Assigned task:
Looking at the data below, count the lines that contain the string "werden". Write only the total.

··· Data to examine

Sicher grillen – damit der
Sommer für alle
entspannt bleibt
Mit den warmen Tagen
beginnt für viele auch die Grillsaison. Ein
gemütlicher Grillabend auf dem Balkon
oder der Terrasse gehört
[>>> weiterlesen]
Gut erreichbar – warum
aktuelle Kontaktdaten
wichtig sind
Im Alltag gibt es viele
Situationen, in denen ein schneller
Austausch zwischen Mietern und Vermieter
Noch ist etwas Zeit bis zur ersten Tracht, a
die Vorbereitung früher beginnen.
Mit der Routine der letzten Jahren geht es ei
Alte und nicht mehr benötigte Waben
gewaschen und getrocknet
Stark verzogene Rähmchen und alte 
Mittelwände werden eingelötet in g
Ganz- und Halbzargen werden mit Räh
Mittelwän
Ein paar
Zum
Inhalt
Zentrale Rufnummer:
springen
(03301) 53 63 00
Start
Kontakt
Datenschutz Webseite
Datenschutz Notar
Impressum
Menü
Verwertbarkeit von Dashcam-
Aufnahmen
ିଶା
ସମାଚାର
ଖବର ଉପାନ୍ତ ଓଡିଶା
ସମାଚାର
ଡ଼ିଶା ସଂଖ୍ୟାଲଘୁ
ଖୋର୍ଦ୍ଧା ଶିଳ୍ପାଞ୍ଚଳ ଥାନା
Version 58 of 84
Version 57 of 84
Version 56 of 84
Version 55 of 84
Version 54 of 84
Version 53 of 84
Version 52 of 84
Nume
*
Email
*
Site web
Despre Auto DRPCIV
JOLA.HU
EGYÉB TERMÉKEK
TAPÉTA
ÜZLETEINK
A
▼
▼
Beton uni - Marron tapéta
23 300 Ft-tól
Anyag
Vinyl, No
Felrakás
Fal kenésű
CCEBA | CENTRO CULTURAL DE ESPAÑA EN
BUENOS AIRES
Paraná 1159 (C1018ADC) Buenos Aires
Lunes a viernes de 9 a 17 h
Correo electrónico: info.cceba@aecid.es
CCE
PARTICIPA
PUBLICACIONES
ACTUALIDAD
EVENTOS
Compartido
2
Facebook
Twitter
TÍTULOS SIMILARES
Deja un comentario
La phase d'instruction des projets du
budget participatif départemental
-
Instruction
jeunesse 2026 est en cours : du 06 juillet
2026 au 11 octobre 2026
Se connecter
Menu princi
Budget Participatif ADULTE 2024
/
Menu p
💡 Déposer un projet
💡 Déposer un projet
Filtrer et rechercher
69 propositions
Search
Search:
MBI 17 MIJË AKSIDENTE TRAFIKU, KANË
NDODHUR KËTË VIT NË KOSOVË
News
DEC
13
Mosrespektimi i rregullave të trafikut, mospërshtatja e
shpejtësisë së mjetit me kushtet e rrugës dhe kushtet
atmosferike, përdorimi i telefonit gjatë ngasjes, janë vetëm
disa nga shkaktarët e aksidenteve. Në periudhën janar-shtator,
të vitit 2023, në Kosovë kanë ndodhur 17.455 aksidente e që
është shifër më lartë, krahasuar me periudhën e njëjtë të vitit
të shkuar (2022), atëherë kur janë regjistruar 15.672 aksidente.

······

Written response:
2